Las vibrantes calles de Madrid se llenaron de emoción y fervor el domingo pasado, antes del inicio de la final del Mundial de fútbol 2026, que enfrentó a España y Argentina. Las peñas vaticanas y los seguidores del reguetón, incluidos los conciertos masivos de Bad Bunny, marcaron el ambiente festivo de la ciudad.

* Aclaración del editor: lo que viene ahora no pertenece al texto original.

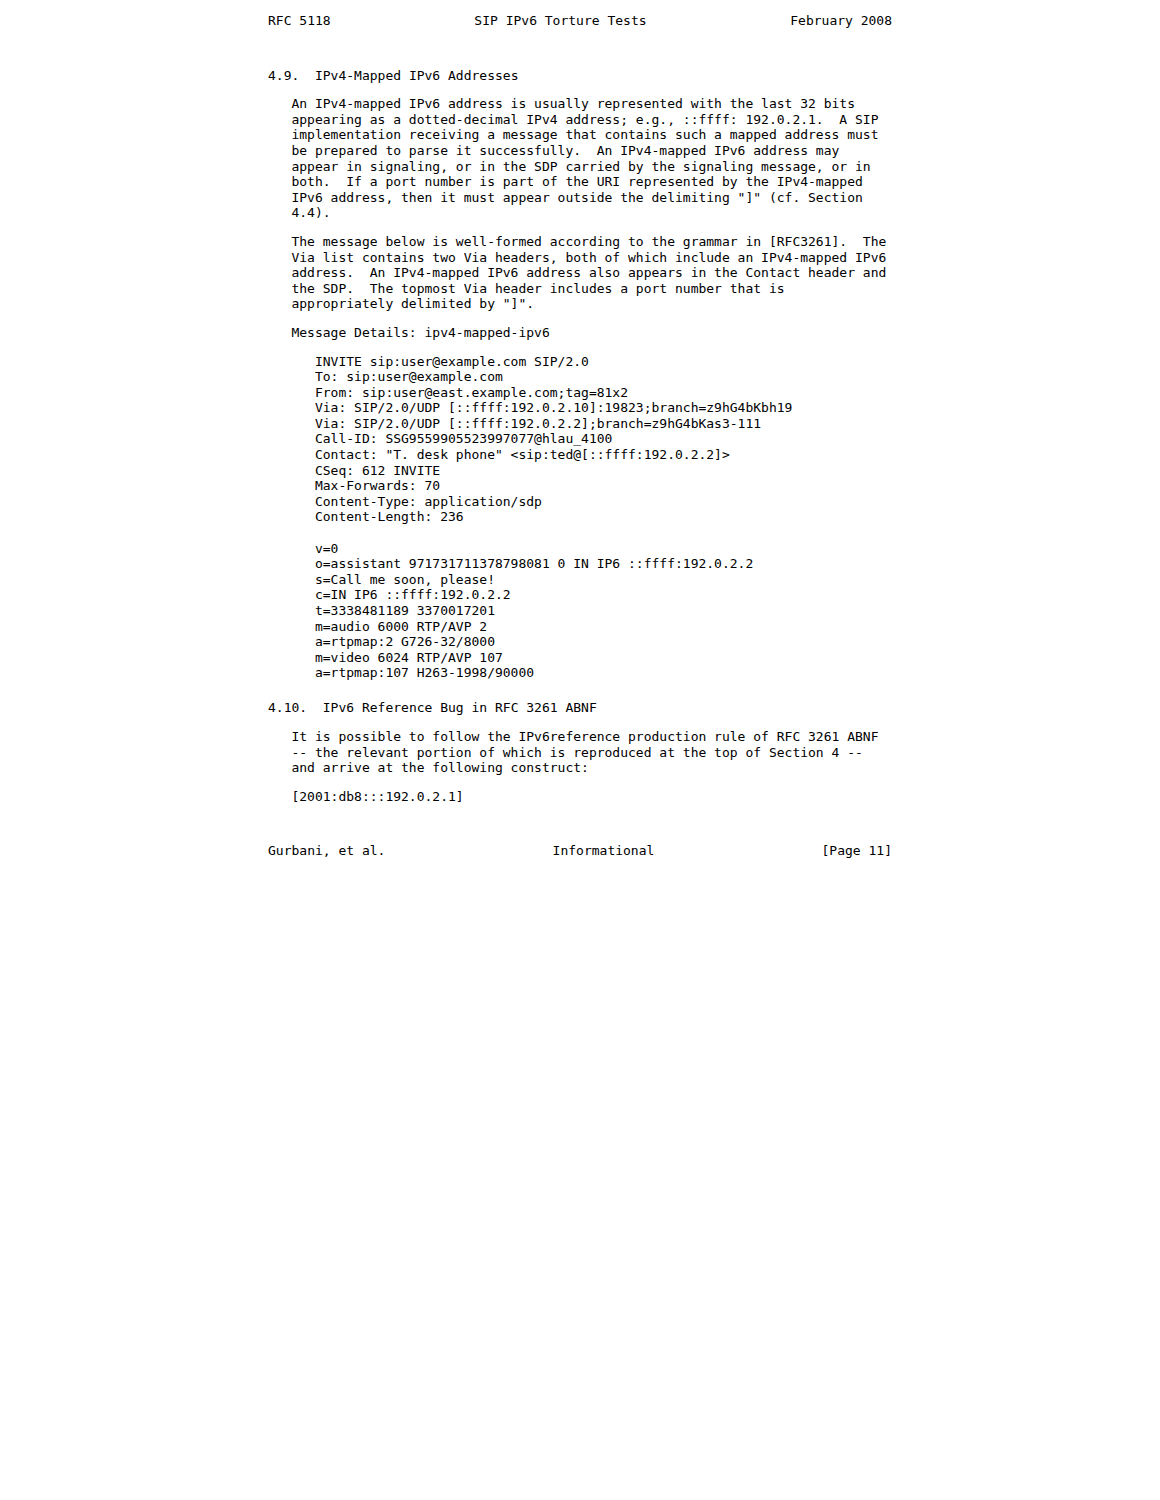RFC 5118 SIP IPv6 Torture Tests February 2008
4.9. IPv4-Mapped IPv6 Addresses
An IPv4-mapped IPv6 address is usually represented with the last 32 bits appearing as a dotted-decimal IPv4 address; e.g., ::ffff: 192.0.2.1. A SIP implementation receiving a message that contains such a mapped address must be prepared to parse it successfully. An IPv4-mapped IPv6 address may appear in signaling, or in the SDP carried by the signaling message, or in both. If a port number is part of the URI represented by the IPv4-mapped IPv6 address, then it must appear outside the delimiting "]" (cf. Section 4.4).
The message below is well-formed according to the grammar in [RFC3261]. The Via list contains two Via headers, both of which include an IPv4-mapped IPv6 address. An IPv4-mapped IPv6 address also appears in the Contact header and the SDP. The topmost Via header includes a port number that is appropriately delimited by "]".
Message Details: ipv4-mapped-ipv6
INVITE sip:user@example.com SIP/2.0
To: sip:user@example.com
From: sip:user@east.example.com;tag=81x2
Via: SIP/2.0/UDP [::ffff:192.0.2.10]:19823;branch=z9hG4bKbh19
Via: SIP/2.0/UDP [::ffff:192.0.2.2];branch=z9hG4bKas3-111
Call-ID: SSG9559905523997077@hlau_4100
Contact: "T. desk phone" <sip:ted@[::ffff:192.0.2.2]>
CSeq: 612 INVITE
Max-Forwards: 70
Content-Type: application/sdp
Content-Length: 236

v=0
o=assistant 971731711378798081 0 IN IP6 ::ffff:192.0.2.2
s=Call me soon, please!
c=IN IP6 ::ffff:192.0.2.2
t=3338481189 3370017201
m=audio 6000 RTP/AVP 2
a=rtpmap:2 G726-32/8000
m=video 6024 RTP/AVP 107
a=rtpmap:107 H263-1998/90000
4.10. IPv6 Reference Bug in RFC 3261 ABNF
It is possible to follow the IPv6reference production rule of RFC 3261 ABNF -- the relevant portion of which is reproduced at the top of Section 4 -- and arrive at the following construct:
[2001:db8:::192.0.2.1]
Gurbani, et al. Informational [Page 11]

Uno de los aficionados, sentado en una terraza, revisaba su álbum de cromos del campeonato, compartiendo una nostalgia palpable con su pareja. “La última vez que lo hice fue en 2010, cuando tenía 11 años. Hacerlo ahora es como volver a ser niño”, expresó, sin imaginar que España llegaría a la final en Nueva York.
Aficionados en el Fòrum de Barcelona
Mientras tanto, en Barcelona, decenas de aficionados se reunieron en el Fòrum para seguir el partido. La emoción era evidente, y la energía colectiva de los hinchas creó un ambiente electrizante que caracterizó este gran evento deportivo.
La pasión desatada en las calles y plazas
La plaza de Colón, en Madrid, se convirtió en un punto de encuentro clave, donde cientos de seguidores se congregaron para apoyar a la selección española. La euforia por el fútbol y el sentido de comunidad entre los aficionados fueron el común denominador de una jornada histórica.
Incidentes en Eibar
Sin embargo, no todo fue celebración. En Eibar, un incidente marcó el lado más oscuro de la jornada. Se registró la quema de una bandera española, un acto que generó controversia y abrió el debate sobre las tensiones que pueden surgir durante eventos de gran magnitud como el Mundial.
El Mundial de fútbol 2026 ha dejado huellas profundas en la memoria colectiva, uniendo a aficionados de diferentes generaciones en torno a la pasión por el deporte rey. Las celebraciones y los momentos de tensión reflejan la complejidad de los eventos deportivos en la sociedad contemporánea.